Exame de DNA de filhos de desaparecidos políticos da Argentina será feito apenas por órgão oficial

Quinta, 30 de Dezembro de 2010 às 14:10, por: CdB


Brasília – A Suprema Corte de Justiça da Argentina determinou que apenas o Banco Nacional de Dados Genéticos está autorizado a fazer exames de DNA para verificar a paternidade dos filhos de desaparecidos e mortos durante a ditadura militar no país (1976 a 1983). Em novembro de 2009, o Congresso Nacional estabeleceu as competências do banco como a instituição competente para a realização dos exames.

As informações são da agência oficial de notícias da Argentina, a Telam.

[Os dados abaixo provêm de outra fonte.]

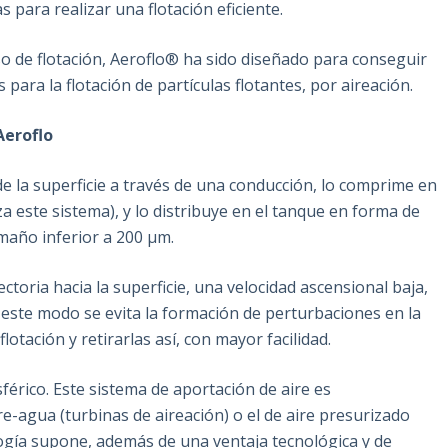
para realizar una flotación eficiente.
eso de flotación, Aeroflo® ha sido diseñado para conseguir
para la flotación de partículas flotantes, por aireación.
Aeroflo
 de la superficie a través de una conducción, lo comprime en
a este sistema), y lo distribuye en el tanque en forma de
año inferior a 200 μm.
ctoria hacia la superficie, una velocidad ascensional baja,
este modo se evita la formación de perturbaciones en la
lotación y retirarlas así, con mayor facilidad.
férico. Este sistema de aportación de aire es
e-agua (turbinas de aireación) o el de aire presurizado
ología supone, además de una ventaja tecnológica y de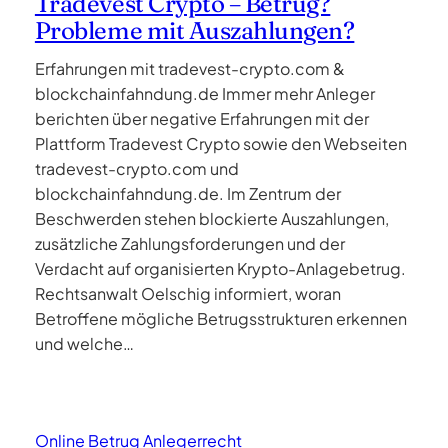
Tradevest Crypto – Betrug?
Probleme mit Auszahlungen?
Erfahrungen mit tradevest-crypto.com &
blockchainfahndung.de Immer mehr Anleger
berichten über negative Erfahrungen mit der
Plattform Tradevest Crypto sowie den Webseiten
tradevest-crypto.com und
blockchainfahndung.de. Im Zentrum der
Beschwerden stehen blockierte Auszahlungen,
zusätzliche Zahlungsforderungen und der
Verdacht auf organisierten Krypto-Anlagebetrug.
Rechtsanwalt Oelschig informiert, woran
Betroffene mögliche Betrugsstrukturen erkennen
und welche…
Online Betrug Anlegerrecht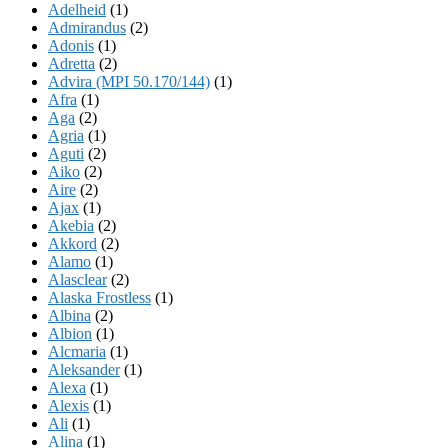
Adelheid
(1)
Admirandus
(2)
Adonis
(1)
Adretta
(2)
Advira (MPI 50.170/144)
(1)
Afra
(1)
Aga
(2)
Agria
(1)
Aguti
(2)
Aiko
(2)
Aire
(2)
Ajax
(1)
Akebia
(2)
Akkord
(2)
Alamo
(1)
Alasclear
(2)
Alaska Frostless
(1)
Albina
(2)
Albion
(1)
Alcmaria
(1)
Aleksander
(1)
Alexa
(1)
Alexis
(1)
Ali
(1)
Alina
(1)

A decisão foi divulgada pela Unidade Fiscal de Coordenação e Acompanhamento dos Casos de Violação dos Direitos Humanos para o Terrorismo de Estado, do Gabinete do Procurador-Geral, peticionário assunto em dezembro de 2009.

Pela decisão da Suprema Corte, a orientação é que os exames sejam feitos na tentativa de buscar as “crianças filhas de pessoas desaparecidas, que foram sequestradas de seus pais ou nasceram em cativeiro”. Segundo a determinação, o corpo médico forense depende das decisões da Suprema Corte.

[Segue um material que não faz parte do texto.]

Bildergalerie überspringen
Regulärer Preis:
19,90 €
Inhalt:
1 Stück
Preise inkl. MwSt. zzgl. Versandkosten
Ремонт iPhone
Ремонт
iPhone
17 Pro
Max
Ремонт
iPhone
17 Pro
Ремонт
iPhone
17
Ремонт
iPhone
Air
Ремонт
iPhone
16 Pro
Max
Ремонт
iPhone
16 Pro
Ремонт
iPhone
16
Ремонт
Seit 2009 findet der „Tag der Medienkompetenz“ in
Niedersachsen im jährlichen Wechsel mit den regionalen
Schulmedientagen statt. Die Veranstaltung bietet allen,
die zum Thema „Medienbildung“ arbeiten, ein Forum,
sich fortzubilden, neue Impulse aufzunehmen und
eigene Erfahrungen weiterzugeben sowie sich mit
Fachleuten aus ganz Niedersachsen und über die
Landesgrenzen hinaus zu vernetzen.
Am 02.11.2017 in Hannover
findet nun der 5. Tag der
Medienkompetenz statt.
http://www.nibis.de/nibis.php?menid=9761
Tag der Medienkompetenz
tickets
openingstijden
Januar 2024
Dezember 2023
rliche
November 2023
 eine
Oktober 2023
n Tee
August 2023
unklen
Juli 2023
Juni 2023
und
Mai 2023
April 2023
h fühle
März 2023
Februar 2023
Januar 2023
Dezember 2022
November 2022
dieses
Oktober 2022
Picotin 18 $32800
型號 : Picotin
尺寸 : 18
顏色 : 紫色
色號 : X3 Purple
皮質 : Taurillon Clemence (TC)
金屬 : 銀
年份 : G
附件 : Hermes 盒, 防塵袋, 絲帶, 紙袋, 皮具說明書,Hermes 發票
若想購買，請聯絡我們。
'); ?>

Dados da Comissão Nacional sobre o Desaparecimento de Pessoas da Argentina estima que cerca de 9 mil pessoas desapareceram durante a ditadura, no país. Os grupos de defesa dos desaparecidos e mortos argentinos são bastante ativos com destaque internacional para as Mães e Avós da Praça de Maio, que se reúnem semanalmente para lembrar o episódio que marcou a história política do país.

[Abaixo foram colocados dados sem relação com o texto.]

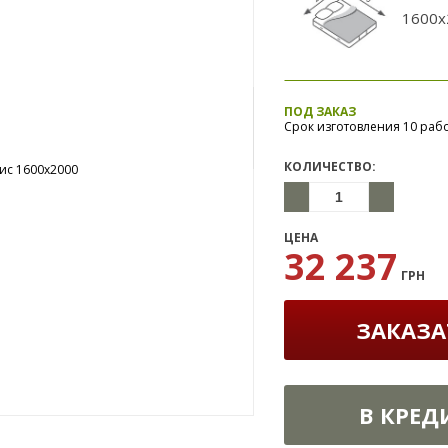
1600x
ПОД ЗАКАЗ
Срок изготовления 10 раб
КОЛИЧЕСТВО:
ЦЕНА
32 237
ГРН
ЗАКАЗА
В КРЕД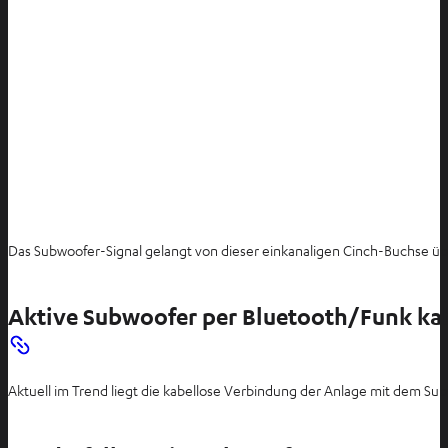
Das Subwoofer-Signal gelangt von dieser einkanaligen Cinch-Buchse ü
Aktive Subwoofer per Bluetooth/Funk ka
Aktuell im Trend liegt die kabellose Verbindung der Anlage mit dem Sub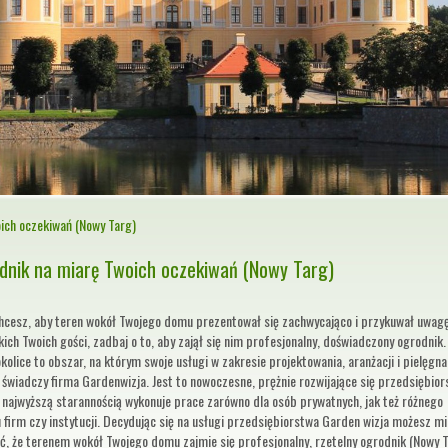
ich oczekiwań (Nowy Targ)
dnik na miarę Twoich oczekiwań (Nowy Targ)
 chcesz, aby teren wokół Twojego domu prezentował się zachwycająco i przykuwał uwag
ich Twoich gości, zadbaj o to, aby zajął się nim profesjonalny, doświadczony ogrodnik
okolice to obszar, na którym swoje usługi w zakresie projektowania, aranżacji i pielęgna
świadczy firma Gardenwizja. Jest to nowoczesne, prężnie rozwijające się przedsiębior
 najwyższą starannością wykonuje prace zarówno dla osób prywatnych, jak też różnego
 firm czy instytucji. Decydując się na usługi przedsiębiorstwa Garden wizja możesz m
, że terenem wokół Twojego domu zajmie się profesjonalny, rzetelny ogrodnik (Nowy T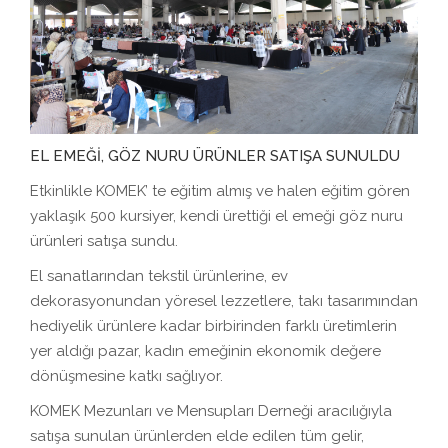
EL EMEĞİ, GÖZ NURU ÜRÜNLER SATIŞA SUNULDU
Etkinlikle KOMEK’ te eğitim almış ve halen eğitim gören
yaklaşık 500 kursiyer, kendi ürettiği el emeği göz nuru
ürünleri satışa sundu.
El sanatlarından tekstil ürünlerine, ev
dekorasyonundan yöresel lezzetlere, takı tasarımından
hediyelik ürünlere kadar birbirinden farklı üretimlerin
yer aldığı pazar, kadın emeğinin ekonomik değere
dönüşmesine katkı sağlıyor.
KOMEK Mezunları ve Mensupları Derneği aracılığıyla
satışa sunulan ürünlerden elde edilen tüm gelir,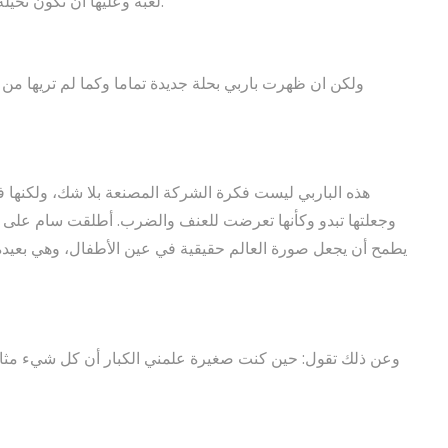
لعبة وعليها أن تكون نحيلة أنيقة جميلة وتلبي كل طموحات الرجل وخيالاته الجنسية.
ولكن ان ظهرت باربي بحلة جديدة تماما وكما لم تريها من 
هذه الباربي ليست فكرة الشركة المصنعة بلا شك، ولكنها فك
وجعلتها تبدو وكأنها تعرضت للعنف والضرب. أطلقت سام على م
يطمح أن يجعل صورة العالم حقيقية في عين الأطفال، وهي بعيدة ع
وعن ذلك تقول: حين كنت صغيرة علمني الكبار أن كل شيء مثال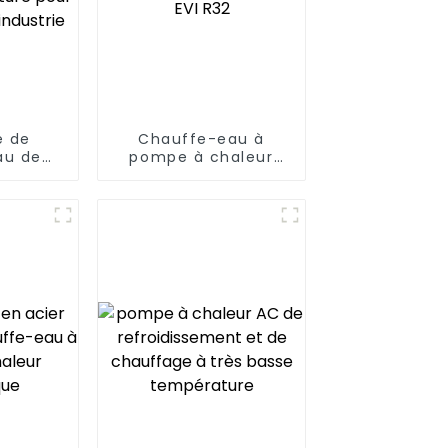
e de
Chauffe-eau à
au de
pompe à chaleur
leur de
ultra-basse
 à très
température à COP
rature
élevé EVI R32
chaude
rie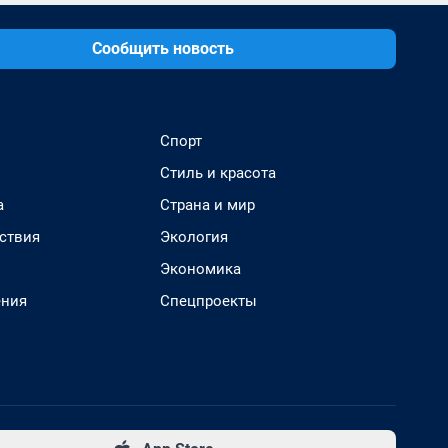
Сообщить новость
Спорт
Стиль и красота
а
Страна и мир
ствия
Экология
Экономика
ения
Спецпроекты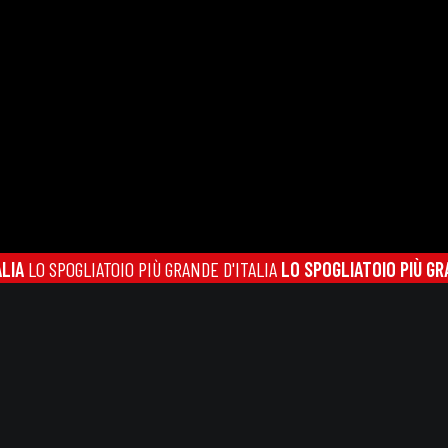
O SPOGLIATOIO PIÙ GRANDE D'ITALIA
LO SPOGLIATOIO PIÙ GRANDE 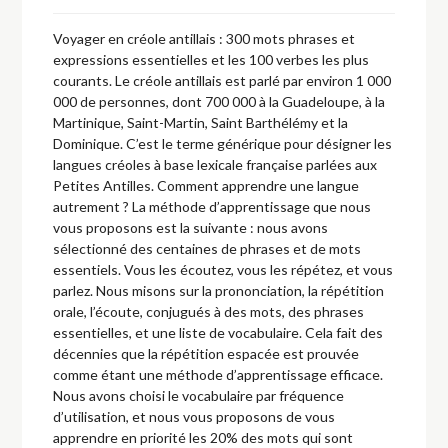
Voyager en créole antillais : 300 mots phrases et
expressions essentielles et les 100 verbes les plus
courants. Le créole antillais est parlé par environ 1 000
000 de personnes, dont 700 000 à la Guadeloupe, à la
Martinique, Saint-Martin, Saint Barthélémy et la
Dominique. C’est le terme générique pour désigner les
langues créoles à base lexicale française parlées aux
Petites Antilles. Comment apprendre une langue
autrement ? La méthode d’apprentissage que nous
vous proposons est la suivante : nous avons
sélectionné des centaines de phrases et de mots
essentiels. Vous les écoutez, vous les répétez, et vous
parlez. Nous misons sur la prononciation, la répétition
orale, l’écoute, conjugués à des mots, des phrases
essentielles, et une liste de vocabulaire. Cela fait des
décennies que la répétition espacée est prouvée
comme étant une méthode d’apprentissage efficace.
Nous avons choisi le vocabulaire par fréquence
d’utilisation, et nous vous proposons de vous
apprendre en priorité les 20% des mots qui sont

As Mães e Avós da Praça de Maio e representantes de outras entidades de defesa dos direitos humanos estimam que o número de desaparecidos e mortos durante o regime militar pode chegar a 22 mil. Na Argentina, houve inúmeras denúncias de bebês e crianças retiradas dos pais e de suas famílias sequestradas. Há suspeitas de que várias dessas crianças foram entregues a militares para serem criadas como filhas.